筆と集そこはかはこそ富士と蝶
———ふでとしふ そこはかはこそ ふじとてふ /
そこはか:其処は彼。兼好法師『徒然草』の冒頭の言より。
筆を擱いてできあがったものは「蝶」だったが、無念無想で描いたこの「蝶」こそが、まさに霊峰富士に匹敵する大傑作なのだよ、と自画自賛するのでした。
あさの洗面。歯を磨いてうがいして洗顔と順が決まっている。
嗽の水を手のひらに取って口に含むはずが顔にバシャっとかけちゃった。
いや顔の驚いたことか驚くまいことか。いきなり顔に水をかけられたものだから、いっぺんに目が覚めちゃった。
モーニングアクションのマニュアルを逸脱したのだからオール自己責任ですわな。
ボケが始まって意志と行動がマッチしなくなってきている。トンチンカンではなくてハンチントンです。一生踊り続けなければいけない「赤い靴」ですかね。あれは印象深い映画でしたね。
もう2月が終わったのですねえ。
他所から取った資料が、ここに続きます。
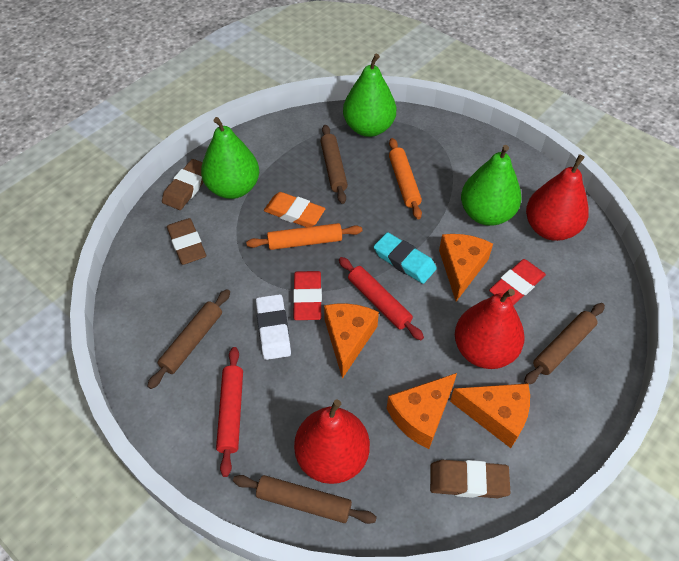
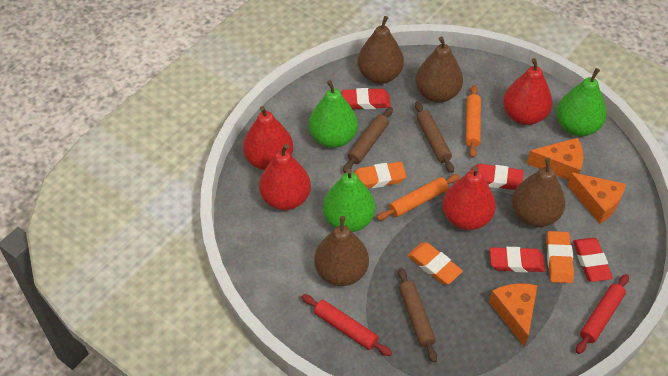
brown eraser: [162,159,204,210] [167,218,206,265] [430,460,511,498] = 3 -> none = 0
brown pear: none = 0 -> [314,216,369,286] [357,16,404,84] [416,37,463,103] [512,158,565,227] = 4
brown rolling pin: [147,289,230,389] [233,475,377,524] [321,125,348,204] [524,303,605,384] = 4 -> [343,107,393,173] [398,268,437,363] [415,101,454,173] = 3
orange cheese: [324,303,379,379] [387,373,457,449] [439,234,493,301] [450,383,530,448] = 4 -> [489,283,537,347] [527,138,584,180] [567,172,626,224] = 3
orange eraser: [264,192,325,227] = 1 -> [354,162,406,188] [407,242,463,284] [546,231,574,283] = 3
red eraser: [293,271,322,320] [489,259,546,306] = 2 -> [342,88,391,109] [471,164,524,190] [490,247,545,272] [573,238,613,282] = 4
red pear: [294,399,370,484] [455,289,525,369] [526,154,589,241] = 3 -> [243,106,293,170] [259,144,311,210] [443,166,496,230] [503,58,552,125] = 4
turquoise eraser: [374,232,437,284] = 1 -> none = 0
white eraser: [256,294,291,360] = 1 -> none = 0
うかうかしていられない気分です。
兼題の「蝶」はしられているものだけで2万しゅほど、地球上で見ないところが無いほどどこにでもいるそうです。蛾と蝶は同じ属だそうで、都合何万種になるか不分明の昆虫です。これを三春の季語とひとくくりに片付けるのも乱暴なハナシです。モンシロチョウは初春、揚羽蝶は初夏…という具合に個体ごとに季語分別すべきではないでしょうか。
俳句の季語は植物など丹念に拾い上げられてうっかりすると二重季語に落ちるほどなのに動物・鉱物は極めて大雑把です。ヘンな文芸ですねえ。でもそれで好きで別れられないのですから、ヘンなのはこちらのほうですねえ。もういっぺん貌を洗おうっと。